WORK TASK:
What lines in the listing below hold the string "Tønder"? Please copy them out.

PROVIDED DATA:

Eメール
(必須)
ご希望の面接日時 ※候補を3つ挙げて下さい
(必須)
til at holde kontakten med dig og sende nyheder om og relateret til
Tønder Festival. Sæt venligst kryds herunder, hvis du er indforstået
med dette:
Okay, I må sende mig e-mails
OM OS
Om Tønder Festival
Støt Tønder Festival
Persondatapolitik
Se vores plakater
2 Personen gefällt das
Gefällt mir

ANSWER TO THE EXERCISE:
Tønder Festival. Sæt venligst kryds herunder, hvis du er indforstået
Om Tønder Festival
Støt Tønder Festival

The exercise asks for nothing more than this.